Expliquemos con ejemplos prácticos: Si se diera el caso extremo de que los padres obligasen a sus hijos a blasfemar contra Dios; o casos más posibles: si aconsejaran que debemos aceptar sobornos y trampas para enriquecernos, si nos prohibieran rezar o ir a la iglesia, es claro que deberíamos posponer el parecer de nuestros padres, para seguir el mandamiento de Dios y la llamada de Jesús.

Pero, si nuestros padres, o el esposo o la esposa o la familia, me enseñan con sus palabras y su ejemplo a cumplir la ley de Dios, me invitan a conocer a Jesucristo, si me dan libertad, incluso me animan a dar toda mi vida como misionero o misionera, o a intentar saciar la sed de Dios en un monasterio…; si mis padres o mi familia me dicen con sus palabras y con su ejemplo, que merece la pena arriesgar el puesto de trabajo o el negocio por atender la voz de la conciencia, entonces, no tengo que posponer a mis padres, ni a mi familia, sino estar con ellos, porque son la voz de Jesús que me está diciendo: “Sígueme”, y ponme a mí por encima de todo y frente a todo lo que te impida seguirme.

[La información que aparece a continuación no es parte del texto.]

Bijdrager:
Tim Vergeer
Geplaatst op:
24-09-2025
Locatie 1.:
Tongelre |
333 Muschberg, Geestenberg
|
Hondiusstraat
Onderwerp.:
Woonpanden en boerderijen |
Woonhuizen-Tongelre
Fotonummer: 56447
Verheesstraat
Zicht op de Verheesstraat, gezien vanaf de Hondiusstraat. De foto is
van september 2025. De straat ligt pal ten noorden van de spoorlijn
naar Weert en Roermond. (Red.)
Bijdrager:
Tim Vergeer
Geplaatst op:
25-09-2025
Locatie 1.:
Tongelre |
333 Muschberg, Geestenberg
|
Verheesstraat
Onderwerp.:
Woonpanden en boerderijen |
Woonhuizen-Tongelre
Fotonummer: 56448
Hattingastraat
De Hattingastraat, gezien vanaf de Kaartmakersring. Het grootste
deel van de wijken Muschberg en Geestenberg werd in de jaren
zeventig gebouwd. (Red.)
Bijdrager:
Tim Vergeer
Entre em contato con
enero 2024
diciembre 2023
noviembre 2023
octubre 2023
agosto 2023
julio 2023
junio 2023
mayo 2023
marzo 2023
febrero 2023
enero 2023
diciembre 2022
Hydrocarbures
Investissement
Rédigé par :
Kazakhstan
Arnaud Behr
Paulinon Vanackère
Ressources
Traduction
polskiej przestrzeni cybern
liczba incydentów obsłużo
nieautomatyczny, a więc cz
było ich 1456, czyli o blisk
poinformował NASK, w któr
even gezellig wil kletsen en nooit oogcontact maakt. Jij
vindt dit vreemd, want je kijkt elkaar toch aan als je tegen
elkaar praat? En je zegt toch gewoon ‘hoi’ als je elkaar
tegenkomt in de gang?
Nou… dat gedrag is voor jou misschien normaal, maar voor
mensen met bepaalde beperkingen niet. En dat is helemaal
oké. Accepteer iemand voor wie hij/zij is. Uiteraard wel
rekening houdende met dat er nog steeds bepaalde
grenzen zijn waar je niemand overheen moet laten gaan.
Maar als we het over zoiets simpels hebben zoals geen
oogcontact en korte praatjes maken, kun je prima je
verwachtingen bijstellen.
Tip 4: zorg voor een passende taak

Porque como hemos dicho, la primera palabra de este evangelio de hoy no es posponer al padre o la familia o a los bienes; la primera palabra es “Si alguno se viene conmigo”. Se trata de un impulso positivo, de un amor, de una pasión por Jesucristo, que nos ha convencido y nos seduce.

Vosotras hermanas benedictinas habéis renunciado al matrimonio, habéis dejado casa, padres y hermanos; sin embargo, estas renuncias no explican vuestra vida. Vuestra vida se explica desde el amor de Cristo y el amor a Cristo. Sabéis que os ama, os sentís amadas por él, y tratáis de corresponderle. San Benito os dice en su Regla: “”¿Qué cosa más dulce para nosotros, hermanos carísimos, que esta voz del Señor que nos invita. Ved cómo en su piedad nos muestra el Señor el camino de la vida”. Esto explica todo.

Teresa de Calcuta, a la que ya podemos decir Santa Teresa, también renunció a sus padres y a su familia. Ella, antes que la sed de Dios, sintió aquella palabra de Cristo en la cruz: “Tengo sed”. Sintió que Cristo tenía tanta sed y moría de sed por tantos seres humanos sedientos y hambrientos que morían en la calles de Calcuta. Y dejo todo, padres, hermanos, hermanas, dinero, seguridad y salud, todo por los pobres, hambrientos y sedientos de arrumbados en las calles de Calcuta. Lo suyo no fue una renuncia, sino la obediencia a una voz y a un amor: La voz de Cristo, el amor a los pobres. Hoy es canonizada como santa.


No todos tenemos que ser hermanas de Teresa de Calcuta, o contemplativas en un convento de clausura. Pero todos tenemos que amar a Dios sobre todas las cosas y al prójimo como a nosotros mismos; y no anteponer nada al amor de Cristo.